Une blessure profonde traverse le territoire espagnol. Les images des flammes dévorant des hectares de forêt et menaçant les centres-villes sont gravées dans les yeux de milliers de personnes. L’urgence des incendies, malheureusement fréquente sous ces latitudes durant la saison estivale, a contraint des communautés entières à abandonner leurs maisons, leur sécurité, leur quotidien en quelques minutes. Les opérations d’évacuation ont été frénétiques, marquées par la peur et l’incertitude quant à l’avenir. Pourtant, précisément au moment de la vulnérabilité maximale, une lueur d’espoir s’est allumée, alimentée par la force de la solidarité mondiale et de l’accueil concret.
Dès que l’alerte a été donnée, le réseau ecclésial s’est mobilisé avec une rapidité qui en dit long sur la nature même de sa mission. Paroisses et centres Cáritas n’ont pas simplement ouvert leurs portes : ils ont ouvert leurs cœurs. Ils ont transformé des salles paroissiales, des gymnases et des structures d’accueil en lieux de refuge et de confort. Mais l’aide offerte est allée bien au-delà de la fourniture d’un toit ou d’un repas chaud, actions en soi fondamentales. Elle a touché les cordes les plus profondes de l’humanité.

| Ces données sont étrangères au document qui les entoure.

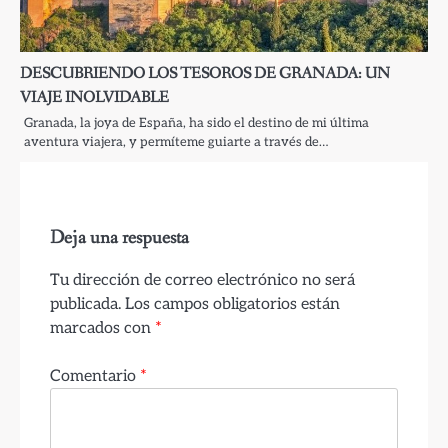
DESCUBRIENDO LOS TESOROS DE GRANADA: UN
VIAJE INOLVIDABLE
Granada, la joya de España, ha sido el destino de mi última
aventura viajera, y permíteme guiarte a través de…
Deja una respuesta
Tu dirección de correo electrónico no será
publicada.
Los campos obligatorios están
marcados con
*
Comentario
*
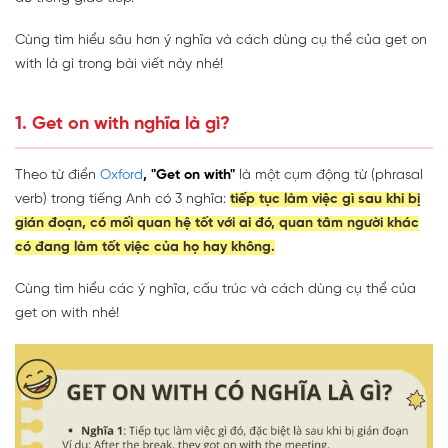
Cùng tìm hiểu sâu hơn ý nghĩa và cách dùng cụ thể của get on
with là gì trong bài viết này nhé!
1. Get on with nghĩa là gì?
Theo từ điển
Oxford
, "Get on with"
là một cụm động từ (phrasal
verb) trong tiếng Anh có 3 nghĩa:
tiếp tục làm việc gì sau khi bị
gián đoạn, có mối quan hệ tốt với ai đó, quan tâm người khác
có đang làm tốt việc của họ hay không.
Cùng tìm hiểu các ý nghĩa, cấu trúc và cách dùng cụ thể của
get on with nhé!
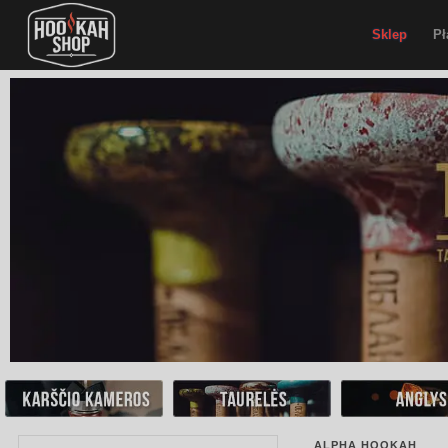
Sklep
Pł
ALPHA HOOKAH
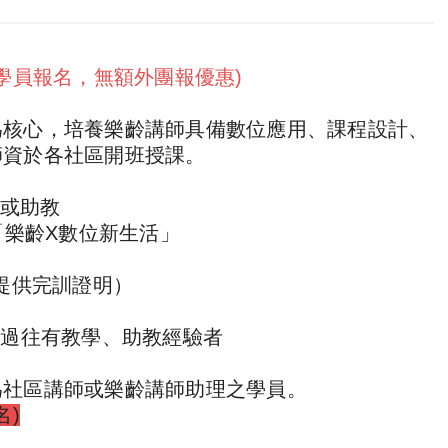
學員報名，無額外團報優惠)
為核心，培養樂齡講師具備數位應用、課程設計、
師資於各社區開班授課。
師或助教
「樂齡X數位新生活」
請提供完訓證明）
或過往有教學、助教經驗者
為社區講師或樂齡講師助理之學員。
名)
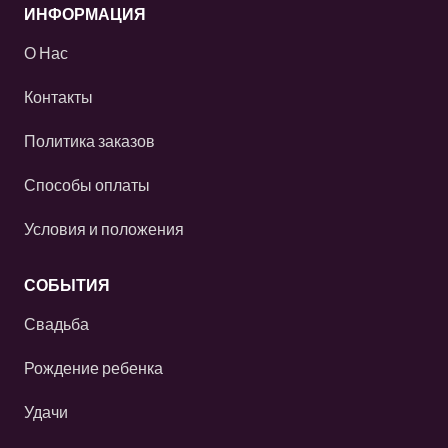
ИНФОРМАЦИЯ
О Нас
Контакты
Политика заказов
Способы оплаты
Условия и положения
СОБЫТИЯ
Свадьба
Рождение ребенка
Удачи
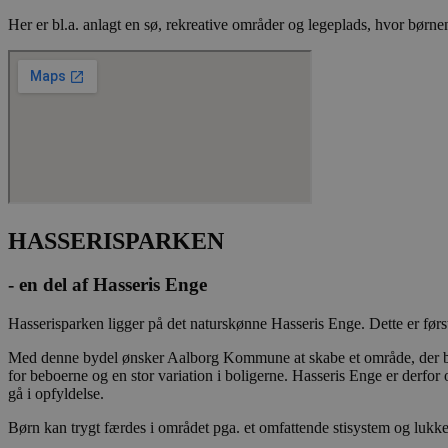
Her er bl.a. anlagt en sø, rekreative områder og legeplads, hvor børnen
CookieScriptConse
Navn
_fbp
HASSERISPARKEN
YSC
- en del af Hasseris Enge
__Secure-
ROLLOUT_TOKEN
Hasserisparken ligger på det naturskønne Hasseris Enge. Dette er førs
Med denne bydel ønsker Aalborg Kommune at skabe et område, der bind
for beboerne og en stor variation i boligerne. Hasseris Enge er derf
__Secure-YNID
gå i opfyldelse.
Børn kan trygt færdes i området pga. et omfattende stisystem og lukkede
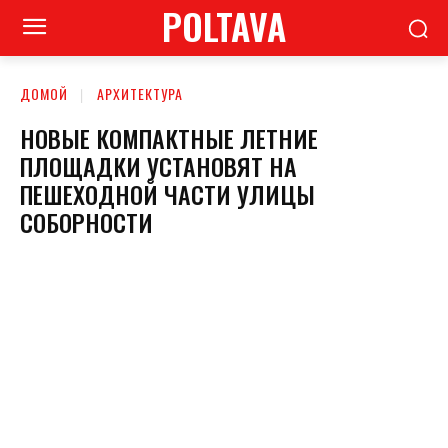
POLTAVA
ДОМОЙ
АРХИТЕКТУРА
НОВЫЕ КОМПАКТНЫЕ ЛЕТНИЕ
ПЛОЩАДКИ УСТАНОВЯТ НА
ПЕШЕХОДНОЙ ЧАСТИ УЛИЦЫ
СОБОРНОСТИ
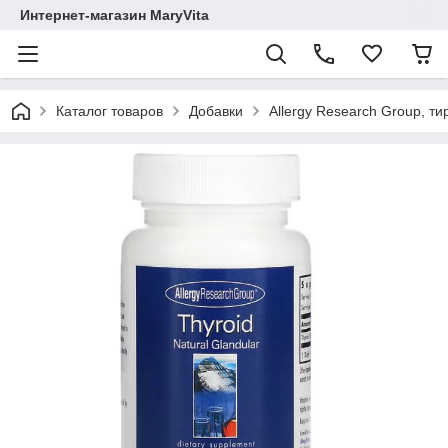
Интернет-магазин MaryVita
Каталог товаров
Добавки
Allergy Research Group, т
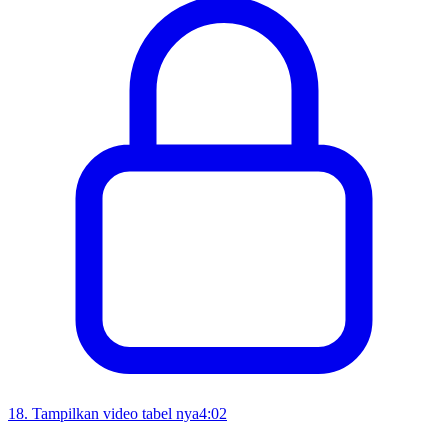
18
.
Tampilkan video tabel nya
4:02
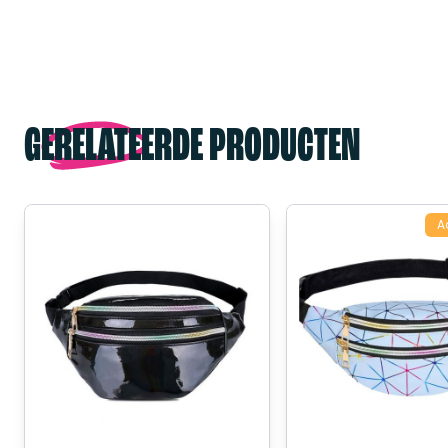
GERELATEERDE PRODUCTEN
A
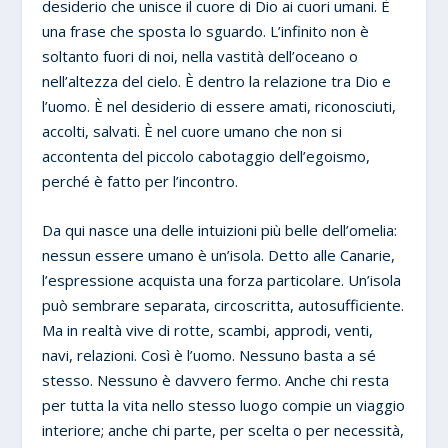
desiderio che unisce il cuore di Dio ai cuori umani. È
una frase che sposta lo sguardo. L’infinito non è
soltanto fuori di noi, nella vastità dell’oceano o
nell’altezza del cielo. È dentro la relazione tra Dio e
l’uomo. È nel desiderio di essere amati, riconosciuti,
accolti, salvati. È nel cuore umano che non si
accontenta del piccolo cabotaggio dell’egoismo,
perché è fatto per l’incontro.
Da qui nasce una delle intuizioni più belle dell’omelia:
nessun essere umano è un’isola. Detto alle Canarie,
l’espressione acquista una forza particolare. Un’isola
può sembrare separata, circoscritta, autosufficiente.
Ma in realtà vive di rotte, scambi, approdi, venti,
navi, relazioni. Così è l’uomo. Nessuno basta a sé
stesso. Nessuno è davvero fermo. Anche chi resta
per tutta la vita nello stesso luogo compie un viaggio
interiore; anche chi parte, per scelta o per necessità,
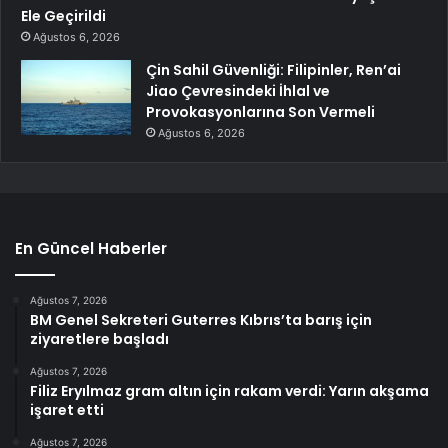
Ele Geçirildi
Ağustos 6, 2026
Çin Sahil Güvenliği: Filipinler, Ren’ai
Jiao Çevresindeki İhlal ve
Provokasyonlarına Son Vermeli
Ağustos 6, 2026
En Güncel Haberler
Ağustos 7, 2026
BM Genel Sekreteri Guterres Kıbrıs’ta barış için
ziyaretlere başladı
Ağustos 7, 2026
Filiz Eryılmaz gram altın için rakam verdi: Yarın akşama
işaret etti
Ağustos 7, 2026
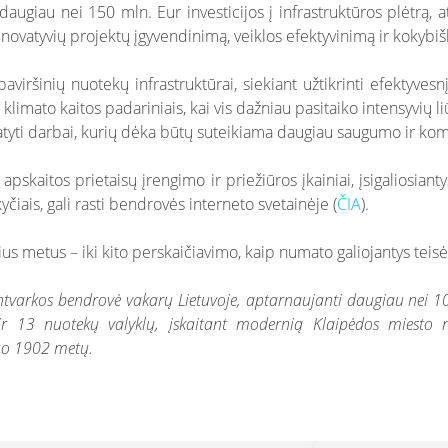
augiau nei 150 mln. Eur investicijos į infrastruktūros plėtrą,
 inovatyvių projektų įgyvendinimą, veiklos efektyvinimą ir kokybi
viršinių nuotekų infrastruktūrai, siekiant užtikrinti efektyves
limato kaitos padariniais, kai vis dažniau pasitaiko intensyvių liū
yti darbai, kurių dėka būtų suteikiama daugiau saugumo ir kom
pskaitos prietaisų įrengimo ir priežiūros įkainiai, įsigaliosian
yčiais, gali rasti bendrovės interneto svetainėje (
ČIA
).
us metus – iki kito perskaičiavimo, kaip numato galiojantys teisė
varkos bendrovė vakarų Lietuvoje, aptarnaujanti daugiau nei 103 t
ir 13 nuotekų valyklų, įskaitant modernią Klaipėdos miesto n
nuo 1902 metų.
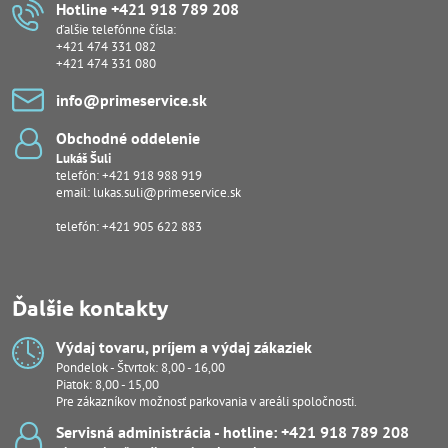
Hotline +421 918 789 208
ďalšie telefónne čísla:
+421 474 331 082
+421 474 331 080
info​@primeservice​.sk
Obchodné oddelenie
Lukáš Šuli
telefón:
+421 918 988 919
email:
lukas.suli@primeservice.sk
telefón: +421 905 622 883
Ďalšie kontakty
Výdaj tovaru, príjem a výdaj zákaziek
Pondelok - Štvrtok: 8,00 - 16,00
Piatok: 8,00 - 15,00
Pre zákazníkov možnosť parkovania v areáli spoločnosti.
Servisná administrácia - hotline: +421 918 789 208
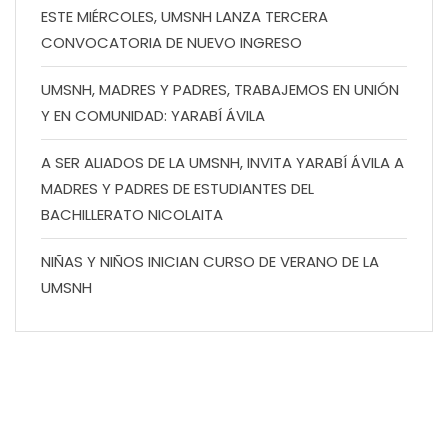
ESTE MIÉRCOLES, UMSNH LANZA TERCERA
CONVOCATORIA DE NUEVO INGRESO
UMSNH, MADRES Y PADRES, TRABAJEMOS EN UNIÓN
Y EN COMUNIDAD: YARABÍ ÁVILA
A SER ALIADOS DE LA UMSNH, INVITA YARABÍ ÁVILA A
MADRES Y PADRES DE ESTUDIANTES DEL
BACHILLERATO NICOLAITA
NIÑAS Y NIÑOS INICIAN CURSO DE VERANO DE LA
UMSNH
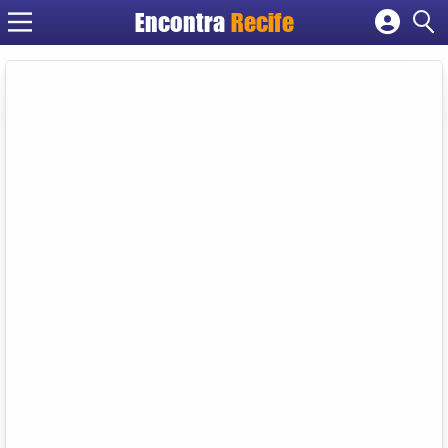
Encontra
Recife
Cadastrar empresa
Fazer login
Criar conta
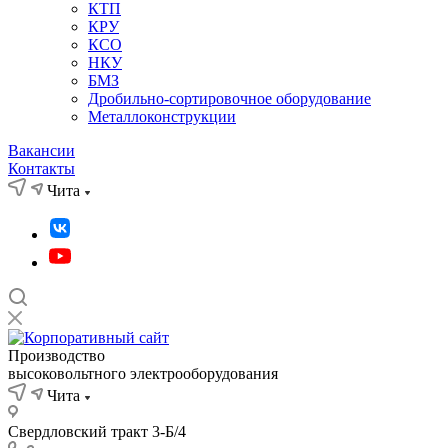
КТП
КРУ
КСО
НКУ
БМЗ
Дробильно-сортировочное оборудование
Металлоконструкции
Вакансии
Контакты
Чита
Производство
высоковольтного электрооборудования
Чита
Свердловский тракт 3-Б/4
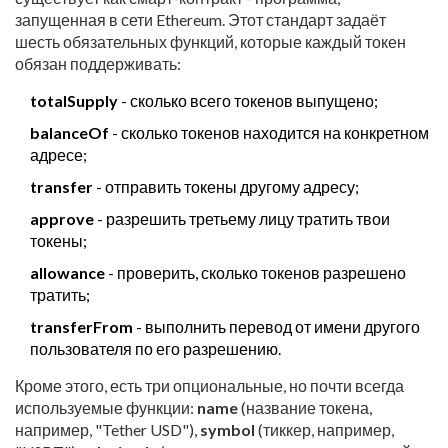
запущенная в сети Ethereum. Этот стандарт задаёт
шесть обязательных функций, которые каждый токен
обязан поддерживать:
totalSupply
- сколько всего токенов выпущено;
balanceOf
- сколько токенов находится на конкретном
адресе;
transfer
- отправить токены другому адресу;
approve
- разрешить третьему лицу тратить твои
токены;
allowance
- проверить, сколько токенов разрешено
тратить;
transferFrom
- выполнить перевод от имени другого
пользователя по его разрешению.
Кроме этого, есть три опциональные, но почти всегда
используемые функции:
name
(название токена,
например, "Tether USD"),
symbol
(тиккер, например,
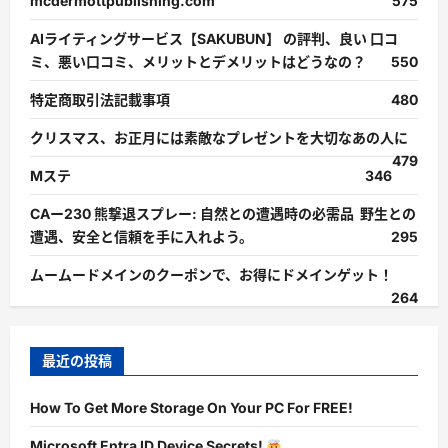
mcdermottpublishing.com
575
AIライティングサービス【SAKUBUN】 の評判、良い 口コ
ミ、悪い口コミ、メリットとデメリットはどうなの？
550
特定商取引法記載事項
480
クリスマス、お正月には素敵なプレゼントを大切なあの人に
479
Mステ
346
CAー230 熊撃退スプレー: 自然との遭遇時の必需品 野生との
遭遇、安全と信頼を手に入れよう。
295
ムームードメインのクーポンで、お得にドメインゲット！
264
最近の投稿
How To Get More Storage On Your PC For FREE!
Microsoft Entra ID Device Secrets!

« Les gens se sont laissés étreindre »
Il y a une image qui, plus que toute autre, résume le sens de l’intervention de l’Église dans cette urgence. Elle est contenue dans le témoignage recueilli par Fides : « Les gens se sont laissés étreindre ». Tout est dans cette phrase. Il y a la reconnaissance de sa propre fragilité, le renoncement à se défendre et l’ouverture à recevoir du confort. Mais il y a surtout la réponse de l’Église, une réponse qui s’incarne dans les Œuvres de Miséricorde.
Héberger les pèlerins (ici, les déplacés), donner à boire à ceux qui ont soif et à manger à ceux qui ont faim, mais surtout consoler les affligés et visiter les malades (ceux blessés dans leur âme par la peur). Ce ne sont pas des catégories abstraites, mais des actions concrètes qui passent par un geste simple et puissant comme une étreinte.
Miséricorde : la réciprocité du don
L’expérience espagnole nous enseigne que la Miséricorde n’est pas un mouvement unidirectionnel. Il n’y a pas seulement ceux qui donnent et ceux qui reçoivent. Il y a une réciprocité profonde. Les gens « se sont laissés étreindre », permettant aux bénévoles et aux prêtres d’exercer le don de la consolation. Dans cet échange, les deux parties ont été enrichies. Ceux qui ont été évacués ont trouvé la force de ne pas désespérer ; ceux qui ont accueilli ont touché la chair blessée du Christ et redécouvert la joie du service.
C’est cela la Miséricorde qui transforme. Elle ne s’arrête pas à l’assistance immédiate, mais construit des communautés basées sur le soin mutuel. Le défi est maintenant que cette étreinte ne se dissolve pas avec la fin de l’urgence incendie, mais qu’elle se poursuive dans le temps, dans la phase de reconstruction et de retour à la normale, témoignant que personne n’est jamais seul face à l’épreuve.